3 biggest takeaways for Denver Broncos after NFL Draft

Denver Broncos tight end Albert Okwuegbunam (85) catches a pass against the Kansas City Chiefs during the game at GEHA Field at Arrowhead Stadium. Mandatory Credit: Denny Medley-USA TODAY Sports

The Denver Broncos have concluded their draft season, and will now get them under contract. What are some takeaways after draft weekend for the team?

The Denver Broncos ’2022 NFL Draft is over and finalized. The next step in this process will be to get these players officially under contract. As we move into more offseason activities and further into the summer offseason programs, the roster is all but set.

For the Denver Broncos in 2022, this draft was to fill out the last remaining holes on the team. They didn’t have an urgent need anywhere on the roster, and would be able to field one of the best starting lineups in the NFL if they had a game this Sunday.

I could see the team adding perhaps an inside linebacker before we get even further into the offseason, but I do think George Paton is very content with the team he’s assembled.

Obviously, there is a big reason for each draft pick. Some of the reasons for various player selections can vary in urgency and need, but each draft pick was made for a crucial reason, even if it was just for some quality depth.

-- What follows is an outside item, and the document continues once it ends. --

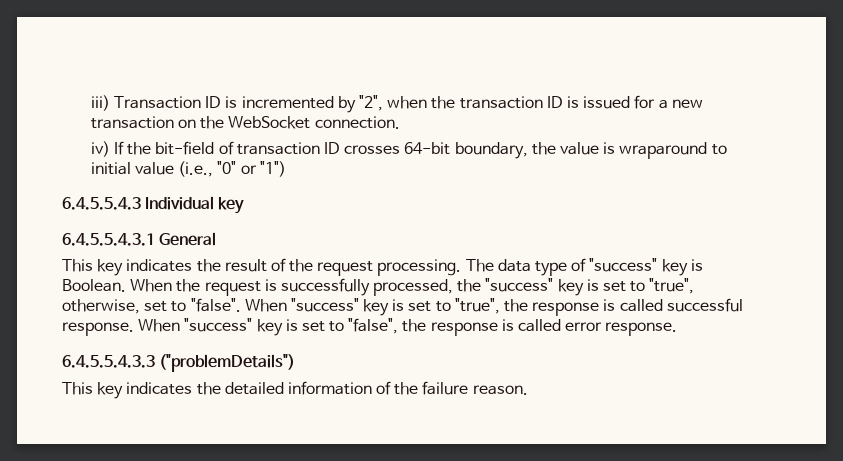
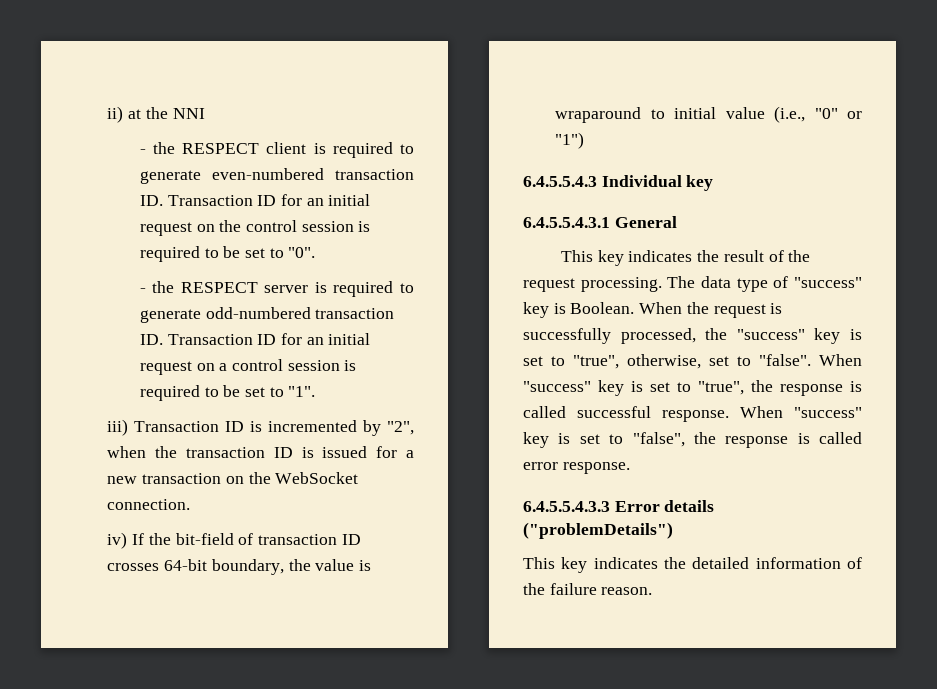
(90, 103) none -> [107,106,205,123] [139,142,414,158] [139,168,414,184] [139,194,371,206] [139,220,371,236] [139,246,316,262] [139,281,414,297] [139,307,395,323] [139,333,371,345] [139,359,357,375] [139,385,316,401] ii) at the NNI // - the RESPECT client is required to generate even-numbered transaction ID. Transaction ID for an initial request on the control session is required to be set to "0". // - the RESPECT server is required to generate odd-numbered transaction ID. Transaction ID for an initial request on a control session is required to be set to "1". //
(155, 361) none -> [614,500,715,512] Error details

As we look deeper into this roster, let’s take a look at three key takeaways after the conclusion of the 2022 NFL Draft to see what George Paton was and is thinking.

Denver Broncos key takeaways after NFL Draft

1. Albert Okwuegbunam wasn’t enough

Once Noah Fant got shipped to Seattle as part of the Russell Wilson trade, many saw Albert Okwuegbunam as the new TE1 who could enjoy a breakout season this year.

That still very well may be the case, but the selection of Greg Dulcich early in the third round would indicate that the presence of Albert O as TE1 didn’t sit too well with George Paton.

Dulcich was a better prospect coming out of college than Okwuegbunam was, but Dulcich does have a bit to work on, especially as a blocker.

To me, I would not be surprised if Dulcich passes Albert O on the depth chart in a year or two.

Albert O was a pick made during the John Elway era, and Dulcich is from George Paton’s hometown and went to the same college as Paton (UCLA).

There were too many similarities for Paton to not pick Dulcich, and it gives the Broncos two threats in the passing game as tight ends.

However, the tight end room of Albert O, Eric Tomlinson, Andrew Beck, and Shaun Beyer was clearly not good enough for George Paton.

While many of us thought the room was all but set, Paton had other ideas.